Bannen Ryan M, Bingman Craig A, Phillips George N
Department of Biochemistry, University of Wisconsin-Madison, 433 Babcock Drive, Madison, WI 53711, USA.
J Struct Funct Genomics. 2007 Dec;8(4):217-26. doi: 10.1007/s10969-008-9039-6. Epub 2008 Feb 27.

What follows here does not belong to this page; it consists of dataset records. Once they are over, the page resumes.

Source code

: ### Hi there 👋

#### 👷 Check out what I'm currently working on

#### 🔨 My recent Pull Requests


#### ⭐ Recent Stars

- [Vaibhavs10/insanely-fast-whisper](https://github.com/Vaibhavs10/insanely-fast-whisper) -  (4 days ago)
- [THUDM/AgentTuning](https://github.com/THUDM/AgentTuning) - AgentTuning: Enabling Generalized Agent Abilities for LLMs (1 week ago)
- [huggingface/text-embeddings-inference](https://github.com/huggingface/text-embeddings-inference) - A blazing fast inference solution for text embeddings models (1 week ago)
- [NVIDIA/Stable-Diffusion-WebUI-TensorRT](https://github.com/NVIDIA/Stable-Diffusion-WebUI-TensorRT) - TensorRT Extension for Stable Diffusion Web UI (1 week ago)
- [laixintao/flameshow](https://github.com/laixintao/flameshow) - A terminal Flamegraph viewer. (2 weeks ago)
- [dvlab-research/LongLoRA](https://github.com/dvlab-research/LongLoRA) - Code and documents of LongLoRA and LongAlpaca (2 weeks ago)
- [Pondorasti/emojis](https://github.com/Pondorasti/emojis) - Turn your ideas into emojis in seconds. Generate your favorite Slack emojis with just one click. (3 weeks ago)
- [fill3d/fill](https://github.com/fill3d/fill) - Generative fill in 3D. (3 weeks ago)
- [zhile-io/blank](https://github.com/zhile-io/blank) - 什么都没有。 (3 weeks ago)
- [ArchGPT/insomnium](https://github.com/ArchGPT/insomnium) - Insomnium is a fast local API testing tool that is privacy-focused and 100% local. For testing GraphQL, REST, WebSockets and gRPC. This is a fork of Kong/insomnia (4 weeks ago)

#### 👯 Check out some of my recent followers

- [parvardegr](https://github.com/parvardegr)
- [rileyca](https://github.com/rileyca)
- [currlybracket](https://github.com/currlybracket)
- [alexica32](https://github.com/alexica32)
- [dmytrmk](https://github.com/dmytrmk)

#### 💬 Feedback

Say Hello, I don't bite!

It has been previously shown that protein sequences containing a quasi-repetitive assortment of amino acids are common in genomes and databases such as Swiss-Prot but are under-represented in the structure-based Protein Data Bank (PDB). Structural genomics groups have been using the absence of these "low-complexity" sequences for several years as a way to select proteins that have a good chance of successful structure determination. In this study, we examine the data deposited in the PDB as well as the available data from structural genomics groups in TargetDB and PepcDB to reveal interesting trends that could be taken into consideration when using low-complexity sequences as part of the target selection process.
先前的研究表明,含有准重复氨基酸排列的蛋白质序列在基因组和诸如瑞士蛋白质数据库(Swiss-Prot)等数据库中很常见,但在基于结构的蛋白质数据库(PDB)中代表性不足。结构基因组学团队多年来一直利用这些“低复杂性”序列的缺失来选择有很大机会成功确定结构的蛋白质。在本研究中,我们检查了PDB中存入的数据以及TargetDB和PepcDB中结构基因组学团队的现有数据,以揭示在将低复杂性序列用作目标选择过程的一部分时可考虑的有趣趋势。